Quickly resolve issues with your Cleanup policy with improved validation and notifications
Problem to solve
Administrators would like to use the GitLab Cleanup policy for tags at the Project level so that they can programmatically identify which tags should be removed or retained. To do so, they define an interval, schedule, and use regular expression to define a tag name to remove/retain.
When an expiration policy has failed due to an invalid regular expression, you need to be notified, so that you can fix the issue as quickly as possible.
Intended users
- Delaney (Development Team Lead)
- Sasha (Software Developer)
- Devon (DevOps Engineer)
- Sidney (Systems Administrator)
Proposal
When a Project's Cleanup Policy has failed to run, we will notify the Project's Owner/Admin with a helpful error message via email and the UI.
Email notification
Subject: Cleanup policy has failed for project
Body:
- Project
- Policy
- Error
- Link to documentation on acceptable regex
User experience
The UI shows the alert message and a highlighted field w/ a specific error message when they land on their Project's CI/CD settings page (where the Tag Cleanup Policy is located)
User experience goal
- When a policy fails to run due to a regular expression issue, the user is notified that the job failed, why, and how to fix it.
UX Questions
- Who should see these errors?
- @icamacho I think we should only show the error to those that have the power to fix it. I believe this is Project Owner/Admin.
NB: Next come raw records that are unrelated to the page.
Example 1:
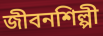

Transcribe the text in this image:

জীবনশিল্পী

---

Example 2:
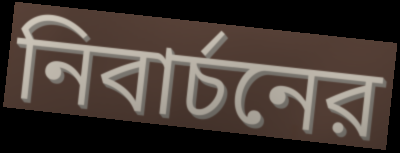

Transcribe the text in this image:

নিবার্চনের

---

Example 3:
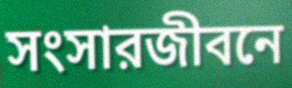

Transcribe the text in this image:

সংসারজীবনে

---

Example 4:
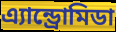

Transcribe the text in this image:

এ্যান্ড্রোমিডা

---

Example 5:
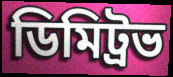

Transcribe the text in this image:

ডিমিট্রভ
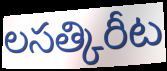
లసత్కిరీట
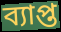
ব্যাপ্ত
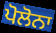
ਪੋਲੋਨਾ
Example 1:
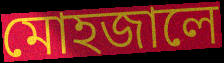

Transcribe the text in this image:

মোহজালে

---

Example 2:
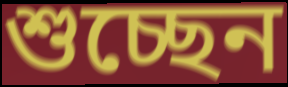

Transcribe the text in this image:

শুচ্ছেন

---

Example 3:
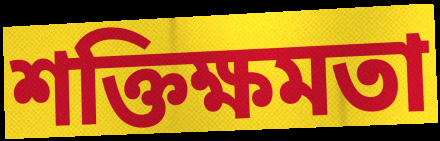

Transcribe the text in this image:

শক্তিক্ষমতা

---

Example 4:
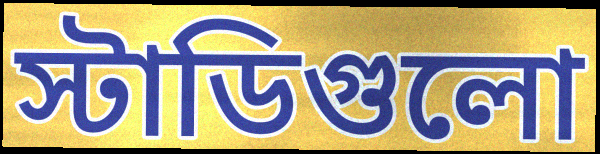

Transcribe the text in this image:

স্টাডিগুলো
- What copy should we use for the email/UI?
Further details
Technical considerations
The execution error happens in a worker and this process is in the background = not connected to the UI. What we could do is have the worker save the error message for the container expiration policy and when the user visits the UI the error message is displayed.
Permissions and Security
- There are no permissions changes required for this change
Documentation
- https://docs.gitlab.com/ee/user/packages/container_registry/#expiration-policy
- https://docs.gitlab.com/ee/api/projects.html
Availability & Testing
What does success look like, and how can we measure that?
Success looks like we see a higher success ratio of policies successfully run/failed to run and that Admin can rely on the feature to work for their project.
Metrics
- We will measure this by looking at the overall adoption of the feature
- @10io is it possible to track the number of jobs that succeeded/failed?